Il a tout de suite été fasciné par cette union spéciale entre l’inertie et le mouvement. Nari Ward fait ici référence à sa propre sculpture, le « smart tree », et à l’endroit où elle est exposée.

L’œuvre est à admirer sur la promenade suspendue new-yorkaise appelé High Line jusque mars 2017. Ce jardin « sur échasses » est hébergé par des rails aériens presque centenaires. Dans le passé, la structure permettait aux trains de marchandises d’approvisionner les usines de l’Ouest de Manhattan et assurait la livraison au deuxième ou troisième niveau des bâtiments. Depuis les années 2000, ce viaduc aérien à l’abandon fournit une oasis de verdure toute en longueur, un bonheur situé bien au-dessus du trafic new-yorkais.

Un arbre poussant dans une voiture

L’entretien du parc incombe aux « Friends of the High Line ». Issu d’une initiative citoyenne, ce groupe ne se charge pas uniquement d’entretenir les arbres et les parterres de fleurs. Il convoque aussi de l’art urbain, par le biais de performances et d’œuvres d’art.
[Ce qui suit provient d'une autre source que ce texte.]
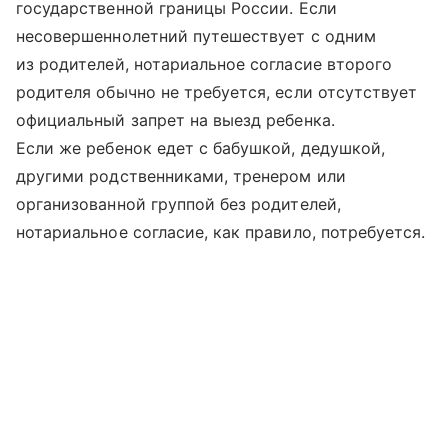
государственной границы России. Если
несовершеннолетний путешествует с одним
из родителей, нотариальное согласие второго
родителя обычно не требуется, если отсутствует
официальный запрет на выезд ребенка.
Если же ребенок едет с бабушкой, дедушкой,
другими родственниками, тренером или
организованной группой без родителей,
нотариальное согласие, как правило, потребуется.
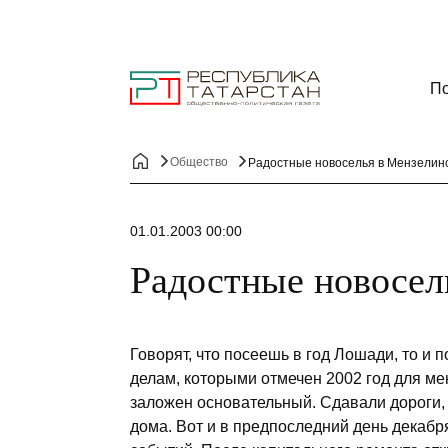
По
Общество
Радостные новоселья в Мензелин
01.01.2003 00:00
Радостные новосел
Говорят, что посеешь в год Лошади, то и 
делам, которыми отмечен 2002 год для м
заложен основательный. Сдавали дороги,
дома. Вот и в предпоследний день декабр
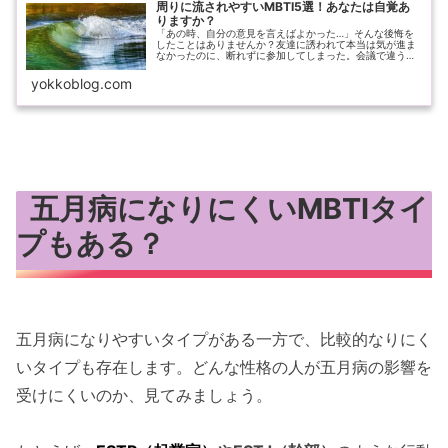
周りに流されやすいMBTI5選！あなたは自覚あ
りますか？
「あの時、自分の意見を言えばよかった…」そんな後悔を
したことはありませんか？友達に誘われて本当は気が進ま
なかったのに、断れずに参加してしまった。会議で違う意
見があったのに、場の空気に飲まれて言えなかった。SNS
で流行っているものを、なんとな...
yokkoblog.com
五月病になりにくいMBTIタイ
プもある？
五月病になりやすいタイプがある一方で、比較的なりにく
いタイプも存在します。どんな性格の人が五月病の影響を
受けにくいのか、見てみましょう。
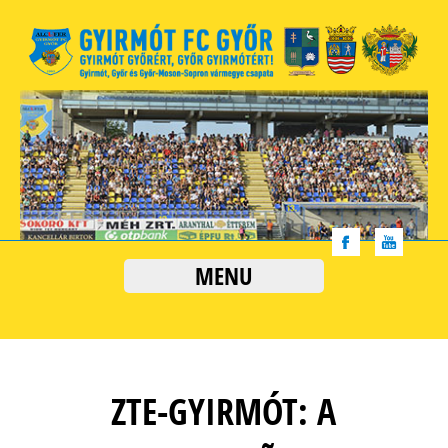
MENU
ZTE-GYIRMÓT: A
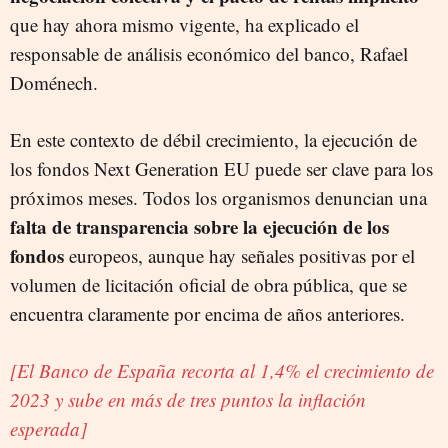
que hay ahora mismo vigente, ha explicado el
responsable de análisis económico del banco, Rafael
Doménech.
En este contexto de débil crecimiento, la ejecución de
los fondos Next Generation EU puede ser clave para los
próximos meses. Todos los organismos denuncian una
falta de transparencia sobre la ejecución de los
fondos
europeos, aunque hay señales positivas por el
volumen de licitación oficial de obra pública, que se
encuentra claramente por encima de años anteriores.
[El Banco de España recorta al 1,4% el crecimiento de
2023 y sube en más de tres puntos la inflación
esperada]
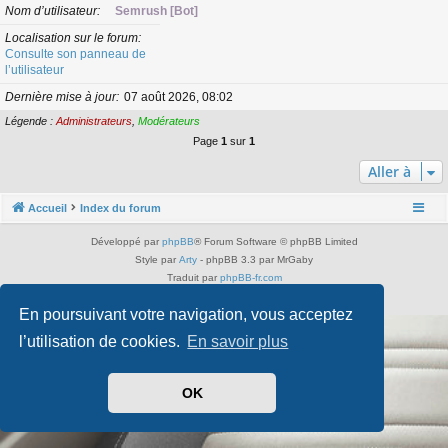
Nom d’utilisateur
Semrush [Bot]
Localisation sur le forum
Consulte son panneau de
l’utilisateur
Dernière mise à jour
07 août 2026, 08:02
Légende :
Administrateurs
,
Modérateurs
Page
1
sur
1
Aller à
Accueil
Index du forum
Développé par
phpBB
® Forum Software © phpBB Limited
Style par
Arty
- phpBB 3.3 par MrGaby
Traduit par
phpBB-fr.com
Confidentialité
|
Conditions
En poursuivant votre navigation, vous acceptez
l’utilisation de cookies.
En savoir plus
OK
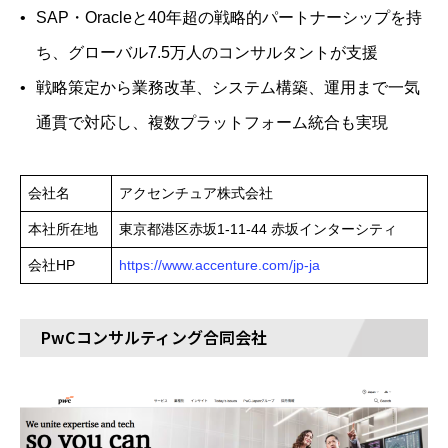
SAP・Oracleと40年超の戦略的パートナーシップを持
ち、グローバル7.5万人のコンサルタントが支援
戦略策定から業務改革、システム構築、運用まで一気
通貫で対応し、複数プラットフォーム統合も実現
会社名
アクセンチュア株式会社
本社所在地
東京都港区赤坂1-11-44 赤坂インターシティ
会社HP
https://www.accenture.com/jp-ja
PwCコンサルティング合同会社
C’est dans ce cadre que le « smart tree » de Ward a vu le jour. De retour en Jamaïque après quinze ans d’absence, l’artiste aperçut une carcasse de voiture dans le jardin de son père. Elle était montée sur pierres, comme pour une réparation qui n’aurait jamais eu lieu. La voiture gisait depuis si longtemps à cet endroit qu’un citronnier s’était emparé de l’espace et y avait poussé.

 

De l’art en hommage à la durabilité

Le mélange entre création et décrépitude, technique et nature, mouvement et paix intérieure se dégageant de cette image fascinait tant l’artiste qu’il a décidé de la reconstituer pour la High Line, à partir d’une smart fortwo, ancienne génération, la 451. Les roues sont remplacées par de la pierre, l’extérieur est habillé de pneus, l’intérieur rempli de terre. Il y a planté un pommier, clin d’œil au climat plus frais de New York.

« Je voulais rappeler au spectateur que du neuf peut naître du vieux », explique Ward. Né en 1963 en Jamaïque, il habite et travaille à New York depuis les années 1980. Beaucoup de ses œuvres sont nées de matériaux trouvés dans les rues de la grosse pomme. L’espoir, l’optimisme et la durabilité émaillent souvent ses travaux.

Selon Nari ward, cela tient pour beaucoup à ses origines : « Dans les pays du soi-disant tiers-monde, les habitants sont bien obligés d’improviser, de faire avec les moyens du bord. Avec mes travaux, j’aimerais leur rendre hommage. »

Le smart tree vu de dessous
Depuis la smart fortwo, les frondaisons de l’arbre tendent vers le ciel new yorkais.